[article as originally published in Theater Pizzazz, January 20, 2017.]

“When you’re a woman of a certain age,” Tulis McCall impishly informs us, “regret is everywhere.”

McCall’s one woman show Are You Serious?, running Sundays through the end of March at the Cornelia Street Café (where it has been charming audiences since late 2016), is a tale of standing in your truth while looking backwards and forwards, balancing regret with blow jobs and orgasms and periods and being invisible. The 50-minute monologue explores the middle age shift in the universe while she lives through it, becoming a woman people don’t notice or ask or pay attention to or care about.

Yet, this is not a dire railing against aging and time. Host McCall, full of humor and wisdom, master of the monologue, is eager to share what she has learned about being a Woman of a Certain Age, a concept she soon reduces to its acronym WCA. There are loads of laughs and nods of acceptance and recognition in reaction to her musings.

Just as in the political, personal, literate, closely-observed humor of George Carlin (1937-2008), McCall explores the cultural language of aging as well as the gender specific effects. For example, she muses that we “hit” the decades of 30 and 40 and 50 and 60 and even 70 in American culture, while we say that we “reach” 80 and 90, and then “make it” to ages beyond. Amidst the chuckles at these visions of men and women banging heads against decades, then grabbing with extended fingers the edges of later decades, then resolving (or simply surviving) into the oldest phases, we recognize some truths. Language matters, she shows us in this example, and our hearts are open.
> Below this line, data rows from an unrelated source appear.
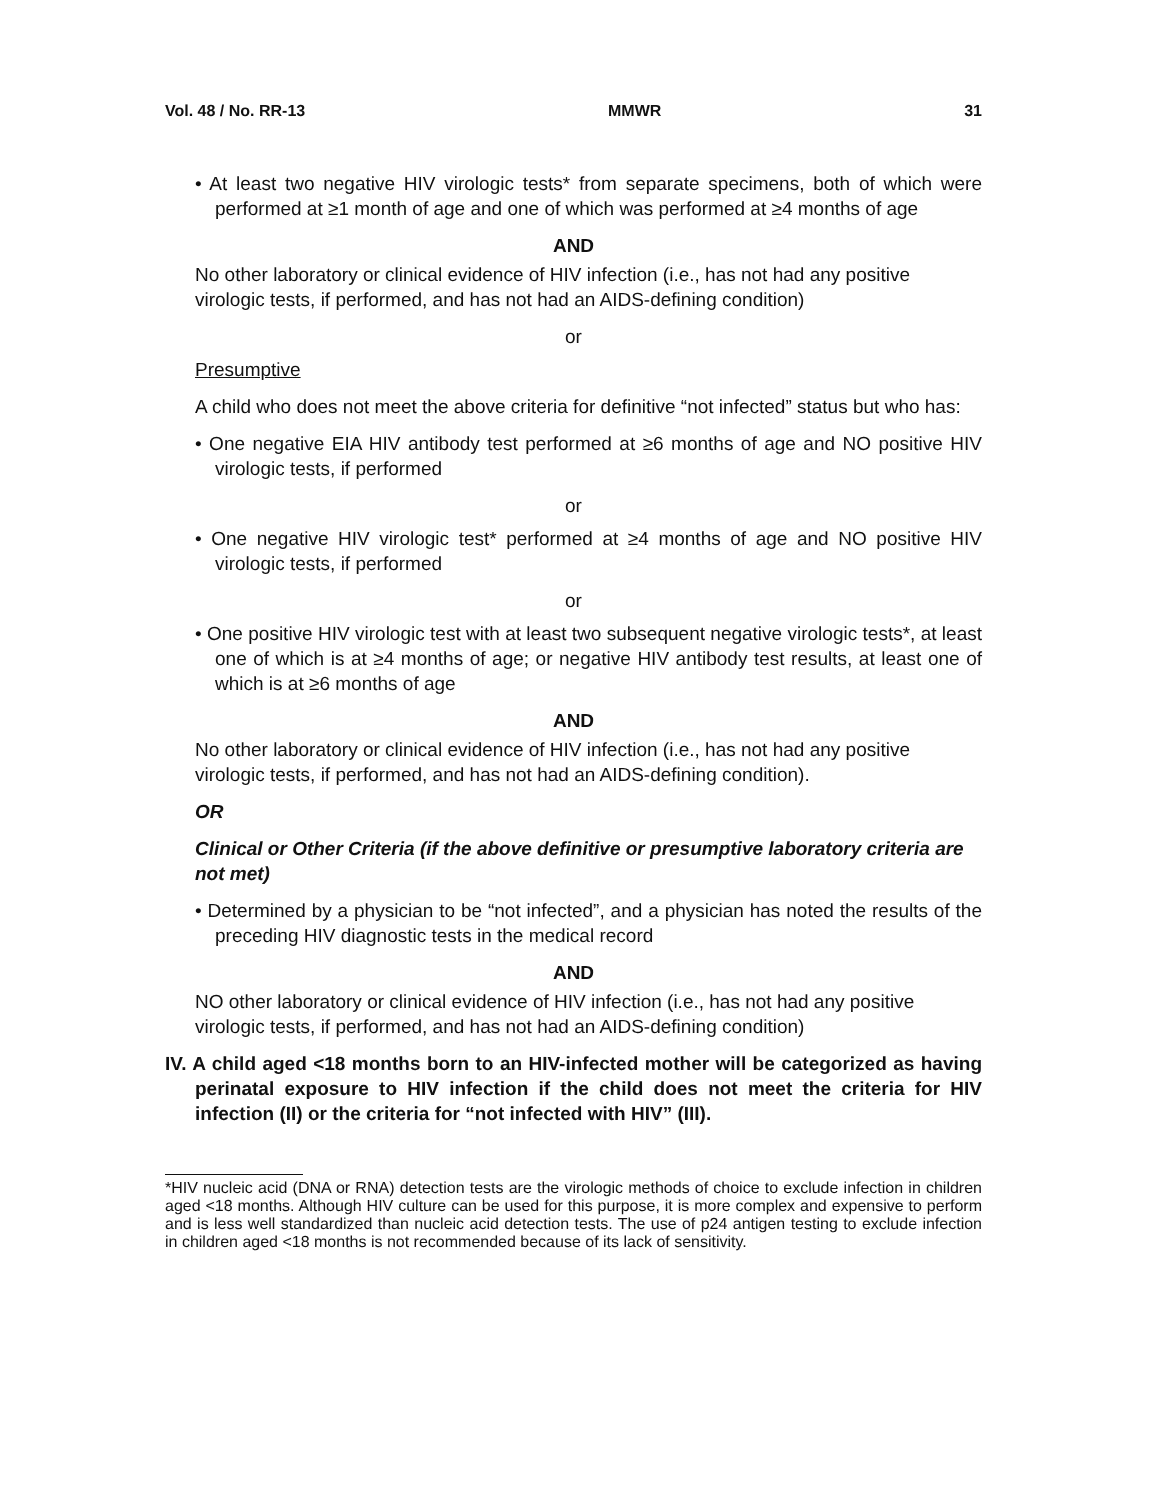Vol. 48 / No. RR-13 MMWR 31
• At least two negative HIV virologic tests* from separate specimens, both of which were performed at ≥1 month of age and one of which was performed at ≥4 months of age
AND
No other laboratory or clinical evidence of HIV infection (i.e., has not had any positive virologic tests, if performed, and has not had an AIDS-defining condition)
or
Presumptive
A child who does not meet the above criteria for definitive “not infected” status but who has:
• One negative EIA HIV antibody test performed at ≥6 months of age and NO positive HIV virologic tests, if performed
or
• One negative HIV virologic test* performed at ≥4 months of age and NO positive HIV virologic tests, if performed
or
• One positive HIV virologic test with at least two subsequent negative virologic tests*, at least one of which is at ≥4 months of age; or negative HIV antibody test results, at least one of which is at ≥6 months of age
AND
No other laboratory or clinical evidence of HIV infection (i.e., has not had any positive virologic tests, if performed, and has not had an AIDS-defining condition).
OR
Clinical or Other Criteria (if the above definitive or presumptive laboratory criteria are not met)
• Determined by a physician to be “not infected”, and a physician has noted the results of the preceding HIV diagnostic tests in the medical record
AND
NO other laboratory or clinical evidence of HIV infection (i.e., has not had any positive virologic tests, if performed, and has not had an AIDS-defining condition)
IV. A child aged <18 months born to an HIV-infected mother will be categorized as having perinatal exposure to HIV infection if the child does not meet the criteria for HIV infection (II) or the criteria for “not infected with HIV” (III).
*HIV nucleic acid (DNA or RNA) detection tests are the virologic methods of choice to exclude infection in children aged <18 months. Although HIV culture can be used for this purpose, it is more complex and expensive to perform and is less well standardized than nucleic acid detection tests. The use of p24 antigen testing to exclude infection in children aged <18 months is not recommended because of its lack of sensitivity.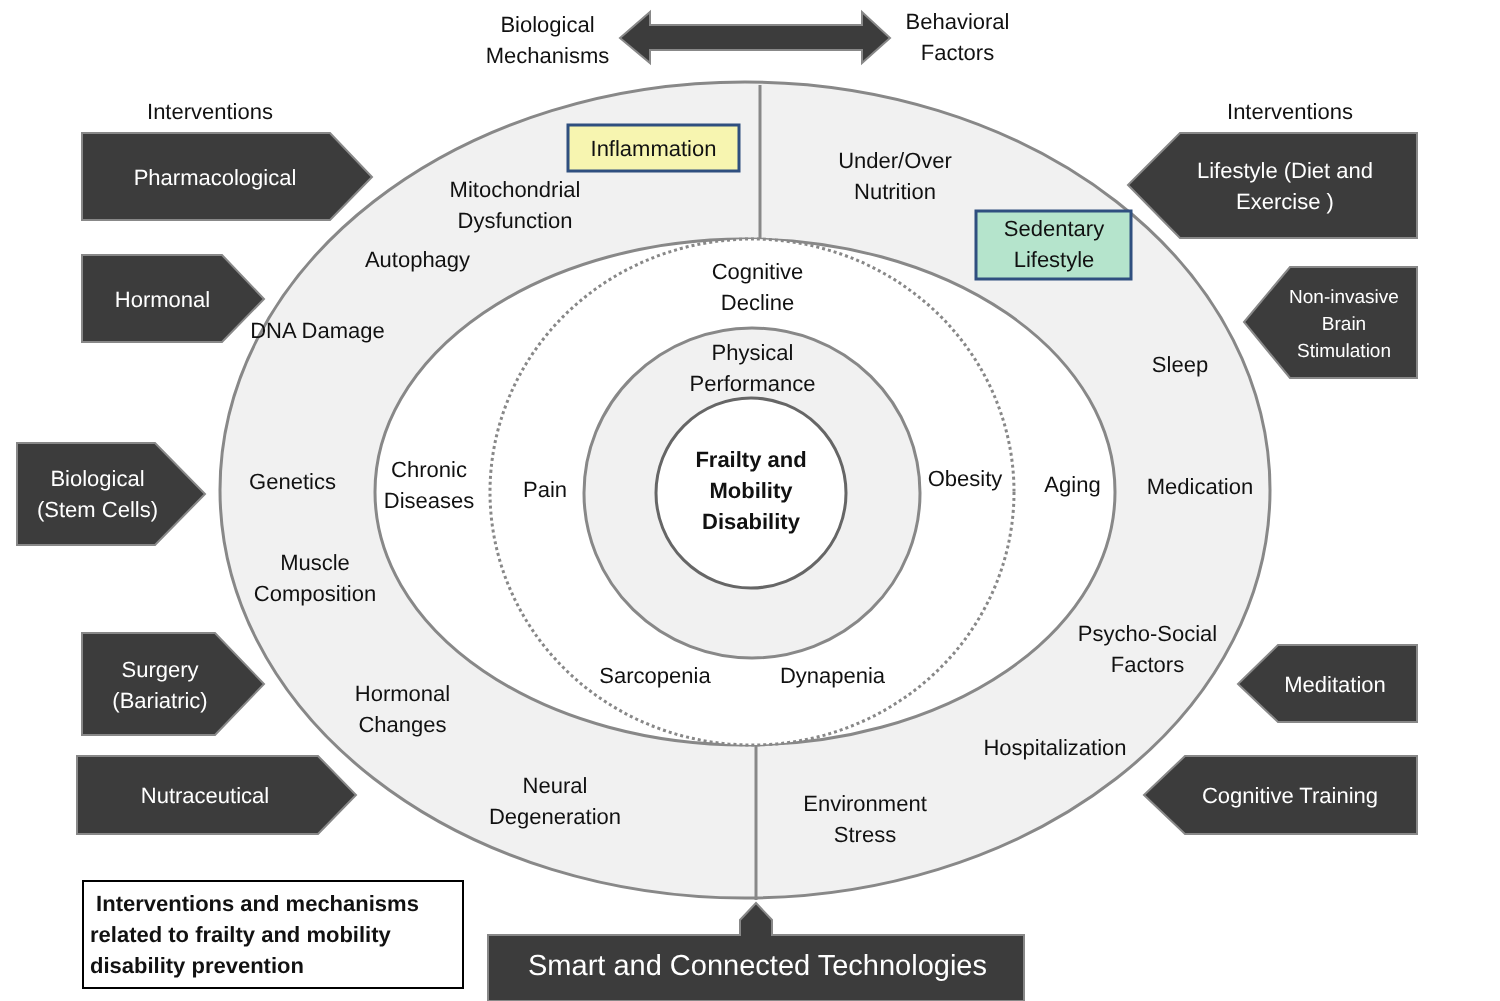Biological Mechanisms
Behavioral Factors
Interventions Interventions
Pharmacological
Hormonal
Biological (Stem Cells)
Surgery (Bariatric)
Nutraceutical
Lifestyle (Diet and Exercise )
Non-invasive Brain Stimulation
Meditation
Cognitive Training
Inflammation
Sedentary Lifestyle
Mitochondrial Dysfunction
Under/Over Nutrition
Autophagy
DNA Damage
Genetics
Muscle Composition
Hormonal Changes
Neural Degeneration
Environment Stress
Hospitalization
Psycho-Social Factors
Sleep
Medication
Aging
Chronic Diseases
Cognitive Decline
Physical Performance
Pain
Obesity
Sarcopenia Dynapenia
Frailty and Mobility Disability
Interventions and mechanisms related to frailty and mobility disability prevention
Smart and Connected Technologies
While “on the conveyor belt of actual life,” McCall asserts that you become a WCA when you want time to slow down, when you begin to “check the age of those who died and do the math.” It’s individual self-awareness in the passage of time, looking back and looking forward, and seeing common ground with others in the adventure.

Stories address the gradual awareness of aging – not as a desperate reveal but a phenomenon that sneaks up on you while you’re busy living your life. Stephen Sondheim’s melancholy tune “Who’s That Woman” from Follies (1971) reflects the melancholy surprise of an aging show girl caught unawares by her own mirrored reflection. “Who’s that woman / That cheery, weary woman / Who’s dressing for yet one more spree? / Each day I see her pass / In my looking-glass– / Lord, Lord, Lord, that woman is me!” McCall, on the other hand, presents us stories of a woman grabbing life by the tail, momentarily surprised by a reflected image of a WCA stranger, while not at all bemoaning a younger phase of life.

Amidst remarks on gender differences, e.g. “for men age is not an adjective, it’s a destination,” this is a universal story of the human condition. “The past is just a junk yard and the future is a wasteland,” Tulis McCall tells us. And where we want to be is with her in the unapologetic right now, right here, connecting with fellow humans, honestly feeling our world around us.